Über die Schwierigkeiten, Mauersegler in die Luft zu bringen

Tuuli & Joshi

Tuuli und Joshi stehen im wahrsten Sinne des Wortes zur Verfrachtung an! © C. Haupt

Cosima

Die kapriziöse Cosima aus Berlin ist ebenso schön wie eigenwillig. © C. Haupt

Sartorius

Sartorius aus Niemegk sieht aus, als sei er in ein Schneegestöber geraten. Eine hübsche Laune der Natur! © C. Haupt

Sergei

Der wilde Sergei aus Berlin pfeift auf Abschiedsfotos! © C. Haupt

Herakles

Herakles aus Am Mellensee möchte gern wissen, wann es endlich los geht. © C. Haupt

Vitus

Der aparte Berliner Vitus ist sich seiner Wirkung sehr wohl bewusst. Bei ihm sitzt jede Feder! © C. Haupt

Ravi

Ravi, mit allen Wassern gewaschen, strapaziert die Nerven der Fotografin bis auf's Äußerste. © C. Haupt

Okruszek

Okruszek, mein Krümel! Als struppiger Reisigbesen traf er ein, fast zugrunde gerichtet durch das fatale "Desselberger Mix". Jetzt breitet er stolze Schwingen und birst förmlich vor Energie und Unternehmungslust. © C. Haupt

Okruszek & Ravi

Letztes Foto in die provisorische Wohnbox im Quartier auf Fuerteventura. Okruszek und Ravi schauen interessiert aus dem Fenster. © C. Haupt

Priya

Die bildschöne Priya ist Startflieger der zweiten Gruppe! © C. Haupt


Diesmal begann die Reise fast mit einem strategischen Knockout. Die Kofferwaage ist zweifellos ein nützliches Utensil, wenn es darum geht, den Überseekoffer mit haargenau 25 kg zu befüllen, - was beim umfangreichen Vogelequipment schnell erreicht ist. Reißt aber blöderweise die Aufhängung, wenn ein kleiner 50kg-Mensch gerade die Hälfte seines Körpergewichtes hochwuchtet, verwandelt sich das nützliche Utensil in einen Schlagring. Ich saß also nachts um zwei benommen auf dem Küchenfußboden und kühlte mein rasch anschwellendes Kinn. Beim Einpacken der flugbereiten Vögel im dunklen Vogelzimmer wenig später stören die vor den Augen tanzenden Sterne. Der Kinnhaken hatte es in sich!
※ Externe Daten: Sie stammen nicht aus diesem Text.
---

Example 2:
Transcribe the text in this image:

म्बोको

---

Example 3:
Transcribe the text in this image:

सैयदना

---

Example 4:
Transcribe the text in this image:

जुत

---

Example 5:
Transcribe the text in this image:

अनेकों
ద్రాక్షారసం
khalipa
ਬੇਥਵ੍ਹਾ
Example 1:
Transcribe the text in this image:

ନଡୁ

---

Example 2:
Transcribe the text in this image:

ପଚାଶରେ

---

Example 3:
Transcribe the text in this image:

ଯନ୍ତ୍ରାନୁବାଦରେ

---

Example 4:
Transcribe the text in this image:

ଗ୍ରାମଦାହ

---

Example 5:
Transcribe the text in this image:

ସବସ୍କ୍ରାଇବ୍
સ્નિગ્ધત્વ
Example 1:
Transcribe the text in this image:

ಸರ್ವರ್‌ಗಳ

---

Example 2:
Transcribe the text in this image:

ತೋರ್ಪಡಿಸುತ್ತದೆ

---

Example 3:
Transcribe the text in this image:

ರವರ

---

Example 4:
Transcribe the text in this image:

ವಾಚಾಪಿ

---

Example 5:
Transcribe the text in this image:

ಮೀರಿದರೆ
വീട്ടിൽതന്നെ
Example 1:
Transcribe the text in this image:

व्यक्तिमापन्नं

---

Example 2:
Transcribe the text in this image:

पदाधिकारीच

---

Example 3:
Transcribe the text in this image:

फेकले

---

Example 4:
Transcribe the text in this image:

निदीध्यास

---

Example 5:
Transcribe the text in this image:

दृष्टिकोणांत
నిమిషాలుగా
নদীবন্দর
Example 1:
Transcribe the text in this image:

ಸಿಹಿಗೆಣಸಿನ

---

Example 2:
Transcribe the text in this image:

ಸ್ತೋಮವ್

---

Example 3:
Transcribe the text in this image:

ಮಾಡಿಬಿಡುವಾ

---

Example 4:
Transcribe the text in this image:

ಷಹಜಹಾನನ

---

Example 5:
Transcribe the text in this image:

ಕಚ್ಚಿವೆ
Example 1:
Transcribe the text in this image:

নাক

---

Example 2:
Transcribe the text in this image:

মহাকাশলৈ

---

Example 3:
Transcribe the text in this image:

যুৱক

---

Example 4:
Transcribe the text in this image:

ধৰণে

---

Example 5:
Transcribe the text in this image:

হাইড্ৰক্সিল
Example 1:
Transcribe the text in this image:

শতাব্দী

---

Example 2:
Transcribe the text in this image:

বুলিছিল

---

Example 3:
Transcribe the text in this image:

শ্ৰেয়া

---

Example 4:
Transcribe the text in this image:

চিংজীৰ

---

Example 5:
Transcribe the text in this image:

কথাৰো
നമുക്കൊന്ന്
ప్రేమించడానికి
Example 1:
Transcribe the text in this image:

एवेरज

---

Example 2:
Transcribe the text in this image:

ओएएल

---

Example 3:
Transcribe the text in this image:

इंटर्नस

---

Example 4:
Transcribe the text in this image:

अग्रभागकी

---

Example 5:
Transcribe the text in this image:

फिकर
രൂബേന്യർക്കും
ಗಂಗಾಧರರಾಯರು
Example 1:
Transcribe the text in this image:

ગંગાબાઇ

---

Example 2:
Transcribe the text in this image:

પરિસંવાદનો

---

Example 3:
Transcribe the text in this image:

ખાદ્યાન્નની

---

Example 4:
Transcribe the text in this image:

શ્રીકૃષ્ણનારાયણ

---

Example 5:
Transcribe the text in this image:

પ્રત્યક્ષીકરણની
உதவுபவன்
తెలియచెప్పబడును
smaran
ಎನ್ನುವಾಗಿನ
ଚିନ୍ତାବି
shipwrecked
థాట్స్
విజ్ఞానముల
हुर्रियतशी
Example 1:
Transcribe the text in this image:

Am Flughafen wieder das übliche Procedere. 14 hektische und nervöse Mauersegler in zwei Taschen umtopfen, damit die Reisebox durchleuchtet werden kann, tausend Erklärungen abgeben, nein, die fliegen da nicht raus, ja, die sind ziemlich aufgeregt, nein, die werden nicht verkauft, sondern freigelassen. „Darf ich mal einen streicheln??“ Okay, das muss jetzt nicht sein, aber besser man macht gute Miene zum bösen Spiel. Immerhin kein positiver Sprengstofftest. „Ohh, sind die süß!!“ Ich setze die Segler zurück wie rohe Eier und beantworte einem Beamten, der interessiert mein mittlerweile farbenfrohes Kinn betrachtet, weitere Fragen zum Transport (er würde mir nicht glauben, dass es die Kofferwaage war).

Im Flugzeug atme ich auf. Nicht lange. Ich sitze hinter einem Kleinkind, das in unregelmäßigen Abständen ohne jede Vorwarnung hochfrequente Kreischtöne von sich gibt, mit denen man Glasscheiben sprengen könnte. Und neben der vor Begeisterung glucksenden und schnalzenden Oma desselben, die den freien Mittelplatz okkupiert hat und mir irgendwelches Babyzubehör in die Seite rammt. Ich schnaube und zische vor Ärger, doch die waffentaugliche Alarmsirene übertönt alles. Meine armen Segler …

Bis zur Landung auf Fuerteventura bin ich einem Herzinfarkt nahe. Fluchtartig verlasse ich das Flugzeug, um den nach Schnullern, Plüschtieren und Wickeltaschen suchenden Babyproduzenten zu entkommen, deren Hundertsiebensachen sich gerade über die Sitzreihen ergießen. Aufatmend nehme ich Mietwagenschlüssel und Gepäck in Empfang und stehe auf dem Parkplatz dem Problem gegenüber, mein Koffermonster in einem Opel Adam verstauen zu müssen. Der Kofferraum ist maximal für Blazer, Clutch und Laptop konzipiert, fahren solche Leute nie einkaufen? Letztlich geht es dann doch ohne Ausbau der Rückbank, bedarf aber einiger Akrobatik, auch noch die Vogelreisebox, meinen Rucksack und mich selbst unterzubringen.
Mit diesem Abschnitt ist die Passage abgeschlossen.